Y es que en España, o cualquiera que sea tu zona de confort, cuesta más improvisar. Salir de la rutina y dejar que el surrealismo fluya. Aquí te puedes permitir decidir en un minuto aprovechar un ticket del tren y visitar Basilea. Allí, lo mismo te metes en un concierto/teatro/cosa rara en la catedral, que entras a un instituto porque el edificio te parecía tan bonito por fuera que pensabas que era un monumento o algo. (igualito a tu muy querido instituto local).



El caso, es que, a veces, hay que improvisar. Porque puedes descubrir grandes cosas. Nunca sabes lo que te puede esperar en el próximo tranvía. Así que sube, que nos vamos.

Les trains démarrent souvent,
au moment où l'on s'y attend le moins...

lunes, 16 de febrero de 2015

Entretiempo


Carnaval a la alemana
Y por fin se acabaron los exámenes. De hecho, acabaron ya hace un par de días, pero, como es de esperar, la prioridad ha sido recuperar el sueño y la fiesta perdidos.

Ya se acabó el estrés, los cafés y el no dormir. Y has sobrevivido. Ya no anochece a las tres de la tarde y parece que incluso haya pasado ya lo peor del frío invierno alemán. Por fin has podido poner un poco de orden en los papeles y tu cuarto vuelve a ser un lugar digno.

Por otra parte, este mes de semi-encierro ha sido bastante productivo (y no me refiero precisamente a lo académico):

El tener que estudiar te hace apreciar más las cenitas y las pequeñas charlas. El buscar excusas para hacer un pequeño/gran descanso de los libros te lleva a mejorar considerablemente tus dotes culinarias (no me atrevo aún a decirlo muy alto, pero parece que empiezo a medio saber cocinar).



Planes más o menos improvisados con los de tu piso. De ver telebasura en alemán a acabar tomando una Gemüsebrühe a horas intempestivas.

Copos de nieve desde mi ventana,
árbol de navidad
Y no hay nada como llegar a casa tras un día de examen y de frío (en todos los sentidos), y que alguna tontería de tus compañeros o una muy oportuna carta te reequilibren.
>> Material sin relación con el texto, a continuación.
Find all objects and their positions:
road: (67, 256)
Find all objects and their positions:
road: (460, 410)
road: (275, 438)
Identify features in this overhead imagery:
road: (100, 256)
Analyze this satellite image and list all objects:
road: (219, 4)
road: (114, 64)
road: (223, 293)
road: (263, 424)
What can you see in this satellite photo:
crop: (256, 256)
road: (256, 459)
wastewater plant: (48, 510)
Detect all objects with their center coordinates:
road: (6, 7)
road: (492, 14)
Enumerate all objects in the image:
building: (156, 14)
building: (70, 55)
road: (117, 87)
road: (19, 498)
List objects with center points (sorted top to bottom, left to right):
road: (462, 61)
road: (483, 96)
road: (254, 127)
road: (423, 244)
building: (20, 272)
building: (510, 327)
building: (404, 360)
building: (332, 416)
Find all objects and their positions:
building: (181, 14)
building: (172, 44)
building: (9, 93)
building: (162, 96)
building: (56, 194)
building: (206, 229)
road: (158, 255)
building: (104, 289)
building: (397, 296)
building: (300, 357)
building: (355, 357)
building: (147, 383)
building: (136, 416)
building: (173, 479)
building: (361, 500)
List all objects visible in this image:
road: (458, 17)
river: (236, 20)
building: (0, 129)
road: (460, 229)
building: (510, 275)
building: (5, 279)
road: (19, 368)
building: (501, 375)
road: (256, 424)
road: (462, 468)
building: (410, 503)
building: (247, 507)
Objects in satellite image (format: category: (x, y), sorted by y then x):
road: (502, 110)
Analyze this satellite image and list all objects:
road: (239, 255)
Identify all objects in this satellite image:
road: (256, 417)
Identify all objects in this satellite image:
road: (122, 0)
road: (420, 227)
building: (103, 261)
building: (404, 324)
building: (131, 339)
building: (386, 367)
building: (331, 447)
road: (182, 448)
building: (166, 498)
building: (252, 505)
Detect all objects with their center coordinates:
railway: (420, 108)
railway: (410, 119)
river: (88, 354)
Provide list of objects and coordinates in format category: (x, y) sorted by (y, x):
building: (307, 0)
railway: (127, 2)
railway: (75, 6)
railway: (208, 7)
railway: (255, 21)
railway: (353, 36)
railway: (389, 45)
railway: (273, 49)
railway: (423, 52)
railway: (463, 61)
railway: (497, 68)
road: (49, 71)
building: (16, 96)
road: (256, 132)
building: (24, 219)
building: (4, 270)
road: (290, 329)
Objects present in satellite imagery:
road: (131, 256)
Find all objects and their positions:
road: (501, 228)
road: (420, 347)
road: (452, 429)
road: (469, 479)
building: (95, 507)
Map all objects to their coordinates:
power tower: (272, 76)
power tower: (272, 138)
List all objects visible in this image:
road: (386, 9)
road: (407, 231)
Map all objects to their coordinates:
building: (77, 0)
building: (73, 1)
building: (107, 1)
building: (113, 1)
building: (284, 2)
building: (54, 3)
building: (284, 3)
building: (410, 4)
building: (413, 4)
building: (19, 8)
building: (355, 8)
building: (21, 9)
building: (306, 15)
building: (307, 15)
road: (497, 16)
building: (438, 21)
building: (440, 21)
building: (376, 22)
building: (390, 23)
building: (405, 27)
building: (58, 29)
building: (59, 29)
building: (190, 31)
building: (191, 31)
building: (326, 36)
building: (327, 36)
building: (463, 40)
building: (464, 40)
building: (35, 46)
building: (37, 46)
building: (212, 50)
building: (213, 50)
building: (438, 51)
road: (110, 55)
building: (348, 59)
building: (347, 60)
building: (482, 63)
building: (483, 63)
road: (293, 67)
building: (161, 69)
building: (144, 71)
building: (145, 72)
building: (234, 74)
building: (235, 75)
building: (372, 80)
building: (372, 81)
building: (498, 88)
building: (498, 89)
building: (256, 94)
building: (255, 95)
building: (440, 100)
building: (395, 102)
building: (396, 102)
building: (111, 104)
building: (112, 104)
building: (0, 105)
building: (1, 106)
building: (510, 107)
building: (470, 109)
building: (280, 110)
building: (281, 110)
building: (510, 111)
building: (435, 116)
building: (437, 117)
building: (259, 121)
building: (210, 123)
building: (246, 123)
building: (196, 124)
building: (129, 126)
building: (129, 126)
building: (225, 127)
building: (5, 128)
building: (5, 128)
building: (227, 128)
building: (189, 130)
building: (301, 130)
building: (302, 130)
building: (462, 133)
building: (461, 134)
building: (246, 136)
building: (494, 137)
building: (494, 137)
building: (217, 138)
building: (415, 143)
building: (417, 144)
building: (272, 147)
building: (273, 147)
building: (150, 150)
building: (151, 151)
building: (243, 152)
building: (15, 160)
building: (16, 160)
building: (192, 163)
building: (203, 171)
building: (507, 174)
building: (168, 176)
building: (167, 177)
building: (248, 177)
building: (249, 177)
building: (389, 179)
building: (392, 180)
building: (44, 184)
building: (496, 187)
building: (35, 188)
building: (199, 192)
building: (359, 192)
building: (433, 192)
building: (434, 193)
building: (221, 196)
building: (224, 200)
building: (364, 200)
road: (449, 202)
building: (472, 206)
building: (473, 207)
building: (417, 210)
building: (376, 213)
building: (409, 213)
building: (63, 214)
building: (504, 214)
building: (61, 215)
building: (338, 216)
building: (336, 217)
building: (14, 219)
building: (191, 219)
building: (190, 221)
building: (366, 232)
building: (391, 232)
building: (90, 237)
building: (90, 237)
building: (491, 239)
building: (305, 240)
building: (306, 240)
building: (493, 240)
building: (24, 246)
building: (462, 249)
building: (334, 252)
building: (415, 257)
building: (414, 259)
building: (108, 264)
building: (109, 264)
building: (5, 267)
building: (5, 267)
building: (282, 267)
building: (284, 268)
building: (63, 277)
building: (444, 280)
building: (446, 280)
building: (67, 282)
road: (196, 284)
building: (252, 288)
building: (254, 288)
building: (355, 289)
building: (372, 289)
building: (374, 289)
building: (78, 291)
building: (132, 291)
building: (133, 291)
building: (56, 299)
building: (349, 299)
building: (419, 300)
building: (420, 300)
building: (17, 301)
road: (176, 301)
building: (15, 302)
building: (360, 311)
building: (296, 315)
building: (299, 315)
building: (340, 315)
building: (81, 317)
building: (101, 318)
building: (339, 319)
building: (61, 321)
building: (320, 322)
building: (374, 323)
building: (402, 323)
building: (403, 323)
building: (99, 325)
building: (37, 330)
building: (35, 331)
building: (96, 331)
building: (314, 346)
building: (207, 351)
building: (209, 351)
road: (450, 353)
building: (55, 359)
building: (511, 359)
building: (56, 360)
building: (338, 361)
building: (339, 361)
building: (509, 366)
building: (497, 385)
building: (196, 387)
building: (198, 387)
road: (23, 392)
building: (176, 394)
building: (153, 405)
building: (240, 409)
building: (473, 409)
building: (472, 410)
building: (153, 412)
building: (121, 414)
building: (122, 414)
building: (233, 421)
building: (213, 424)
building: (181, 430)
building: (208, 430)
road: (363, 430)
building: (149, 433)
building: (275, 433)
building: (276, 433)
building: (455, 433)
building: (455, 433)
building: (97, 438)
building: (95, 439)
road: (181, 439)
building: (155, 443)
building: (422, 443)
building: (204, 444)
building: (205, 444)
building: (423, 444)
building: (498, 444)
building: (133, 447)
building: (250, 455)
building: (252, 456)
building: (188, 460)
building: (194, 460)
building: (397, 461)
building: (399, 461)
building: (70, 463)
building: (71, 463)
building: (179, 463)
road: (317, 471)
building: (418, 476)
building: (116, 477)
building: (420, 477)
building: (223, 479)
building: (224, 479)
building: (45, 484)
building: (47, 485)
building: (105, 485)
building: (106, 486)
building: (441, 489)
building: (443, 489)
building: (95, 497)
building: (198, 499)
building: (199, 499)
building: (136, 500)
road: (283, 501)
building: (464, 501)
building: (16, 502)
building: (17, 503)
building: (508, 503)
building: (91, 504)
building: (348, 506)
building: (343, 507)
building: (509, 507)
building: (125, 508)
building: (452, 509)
Otra de las cosas geniales por aquí en estas fechas es la nieve. Ver caer copos nieve desde mi ventana se ha vuelto algo habitual cada mañana. Los del piso no entienden tu fascinación por la nieve, pero es lo que tiene venir de una ciudad en la que la última vez que nevó tu abuela tenía tu edad. Luego recuerdas lo emocionados que suelen estar los turistas cuando visitan tu ciudad en verano y cómo se quedan enamorados del sol. Somos así, nos gusta lo distinto, lo que nos  falta, lo que no tenemos.

Los exámenes han acabado. Por delante dos meses de Semesterferien (sí, el próximo semestre no empieza por aquí hasta finales de abril). Visitas y viajes parecen buenos planes.

A seguir buscando lo mejor de cada etapa.